Chi
ama la pittura di Mondrian, e chi non teme l'astrattismo, non può perdersi la mostra che
viene inaugurata al museo cantonale d'arte di Lugano domani alle 18, dedicata a César
Domela.
Conterraneo e amico di Piet Mondrian, César Domela (Amsterdam 1900-Parigi 1992) è stato
uno dei massimi protagonisti dell'astrattismo. Il Museo Cantonale d'Arte,presenta
un'esposizione che ripercorre il suo vasto e ricchissimo universo creativo, dagli esordi
ad Ascona nel 1920, fino alle opere realizzate negli ultimi anni della sua vita. Grazie al sostegno dell'Archivio Atelier Domela è
stato infatti possibile riunire - integrando altri prestiti da collezioni pubbliche e
private - un corpus di opere in grado di illustrare l'evoluzione del linguaggio
dell'artista. L'opera di Domela è caratterizzata soprattutto dai "reliefs"(nella
foto): metà quadri metà bassorilievi realizzati nei materiali più vari
- ferro, rame, ottone, legni pregiati, vetro, materiali sintetici, pelle di squalo e di
coccodrillo e altro ancora - che rendono impercettibile il confine tra pittura e scultura.
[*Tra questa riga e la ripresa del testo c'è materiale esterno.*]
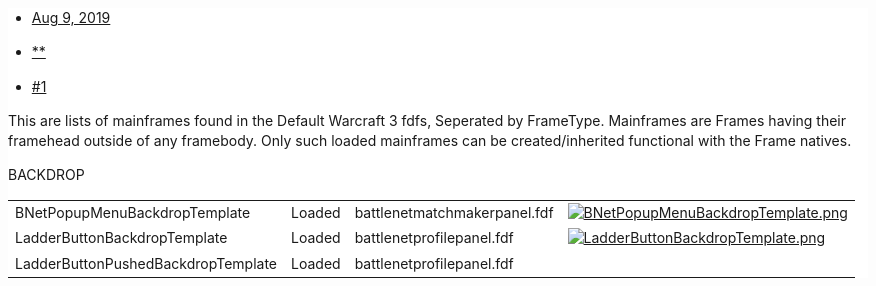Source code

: </div>

</div>

</div>

<span class="message-userArrow"></span>

</div>

</div>

<div class="message-cell message-cell--main">

<div class="message-main js-quickEditTarget">

  - [Aug 9,
    2019](/threads/ui-list-default-mainframes.317884/post-3366408)



  - [**](/threads/ui-list-default-mainframes.317884/post-3366408)
  - [\#1](/threads/ui-list-default-mainframes.317884/post-3366408)

<div class="message-content js-messageContent">

<div class="message-userContent lbContainer js-lbContainer" data-lb-id="post-3366408" data-lb-caption-desc="Tasyen · Aug 9, 2019 at 10:46 PM">

<div>

<div class="bbWrapper">

This are lists of mainframes found in the Default Warcraft 3 fdfs,
Seperated by FrameType. Mainframes are Frames having their framehead
outside of any framebody. Only such loaded mainframes can be
created/inherited functional with the Frame natives.  
  

<div class="bbCodeSpoiler">

<span class="button-text">
<span><span class="bbCodeSpoiler-button-title">BACKDROP</span></span>
</span>

<div class="bbCodeSpoiler-content">

<div class="bbCodeBlock bbCodeBlock--spoiler">

<div class="bbCodeBlock-content">

<div class="bbInvTable">

<table>
<tbody>
<tr class="odd">
<td>BNetPopupMenuBackdropTemplate</td>
<td>Loaded</td>
<td>battlenetmatchmakerpanel.fdf</td>
<td><a href="https://www.hiveworkshop.com/attachments/bnetpopupmenubackdroptemplate-png.344029/" class="js-lbImage"><img src="https://www.hiveworkshop.com/data/attachments/306/306277-095dda48331d0da43dba973e213ee75c.jpg" title="BNetPopupMenuBackdropTemplate.png" alt="BNetPopupMenuBackdropTemplate.png" class="bbImage" width="100" height="100" /></a><br />
</td>
</tr>
<tr class="even">
<td>LadderButtonBackdropTemplate</td>
<td>Loaded</td>
<td>battlenetprofilepanel.fdf</td>
<td><a href="https://www.hiveworkshop.com/attachments/ladderbuttonbackdroptemplate-png.344045/" class="js-lbImage"><img src="https://www.hiveworkshop.com/data/attachments/306/306293-ea2d84644e2cf95e2cd53ceae295cd04.jpg" title="LadderButtonBackdropTemplate.png" alt="LadderButtonBackdropTemplate.png" class="bbImage" width="100" height="100" /></a><br />
</td>
</tr>
<tr class="odd">
<td>LadderButtonPushedBackdropTemplate</td>
<td>Loaded</td>
<td>battlenetprofilepanel.fdf</td>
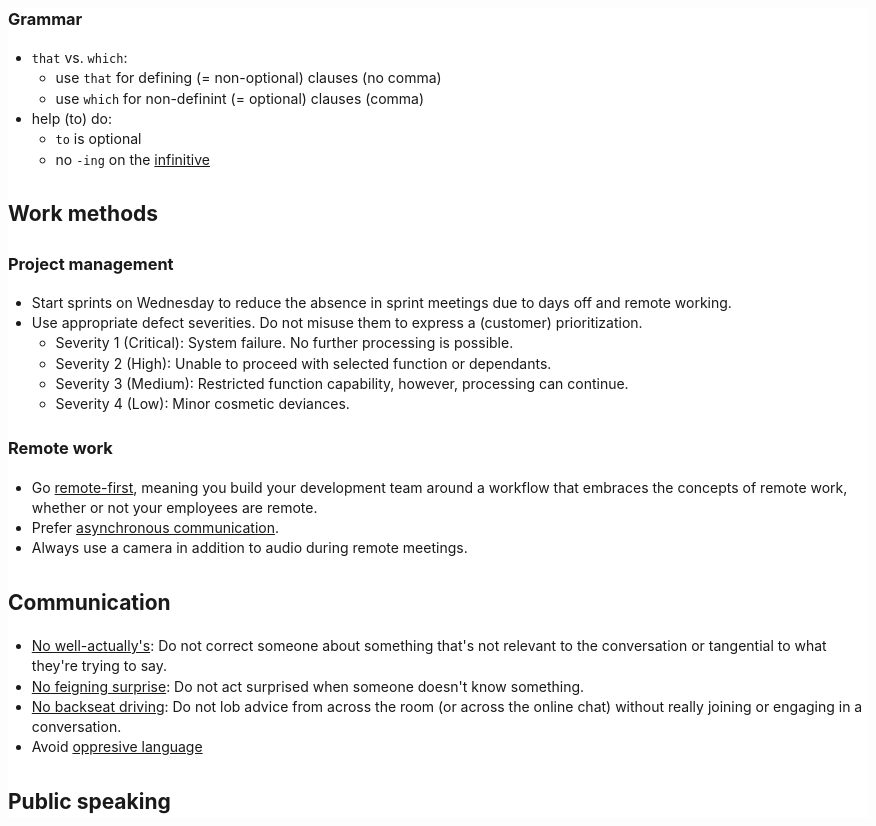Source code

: ### Grammar

- `that` vs. `which`:
  - use `that` for defining (= non-optional) clauses (no comma)
  - use `which` for non-definint (= optional) clauses (comma)
- help (to) do:
  - `to` is optional
  - no `-ing` on the [infinitive](https://dictionary.cambridge.org/us/grammar/british-grammar/help-somebody-to-do)




## Work methods

### Project management

- Start sprints on Wednesday to reduce the absence in sprint meetings due to days off and remote working.
- Use appropriate defect severities. Do not misuse them to express a (customer) prioritization.
  - Severity 1 (Critical): System failure. No further processing is possible.
  - Severity 2 (High): Unable to proceed with selected function or dependants.
  - Severity 3 (Medium): Restricted function capability, however, processing can continue.
  - Severity 4 (Low): Minor cosmetic deviances.

### Remote work

- Go [remote-first](https://zachholman.com/posts/remote-first/), meaning you build your development team around a workflow that embraces the concepts of remote work, whether or not your employees are remote.
- Prefer [asynchronous communication](https://www.upwork.com/blog/2018/02/complete-guide-asynchronous-communication-remote-teams/).
- Always use a camera in addition to audio during remote meetings.



## Communication

- [No well-actually's](https://www.recurse.com/social-rules#no-well-actuallys): Do not correct someone about something that's not relevant to the conversation or tangential to what they're trying to say.
- [No feigning surprise](https://www.recurse.com/social-rules#no-feigning-surprise): Do not act surprised when someone doesn't know something.
- [No backseat driving](https://www.recurse.com/social-rules#no-backseat-driving): Do not lob advice from across the room (or across the online chat) without really joining or engaging in a conversation.
- Avoid [oppresive language](https://tools.ietf.org/id/draft-knodel-terminology-00.html#rfc.section.2)




## Public speaking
Nell'esposizione, curata dal Direttore del Museo Cantonale d'Arte
Marco Franciolli, con Alberto Ronchetti e Gianni Martini e ben documentata nel catalogo
edito da Skira, si possono ammirare una sessantina di questi reliefs, dalle opere
giovanili fino alle ultime realizzate negli anni Ottanta. A queste opere sono inoltre
affiancati dipinti, disegni, gouaches, collages, sculture, fotografie, fotomontaggi e
documenti, in una mostra veramente molto ricca.
La mostra, allestita dal museo cantonale a otto anni dalla scomparsa
dell'artista, si inaugura venerdì 15 settembre alle ore 18, e resterà aperta fino al 26
novembre.
Orari: da mercoledì a sabato dalle 10 alle 17, domenica dalle 10
alle 19, martedì dalle 14 alle 17 (lunedì chiuso).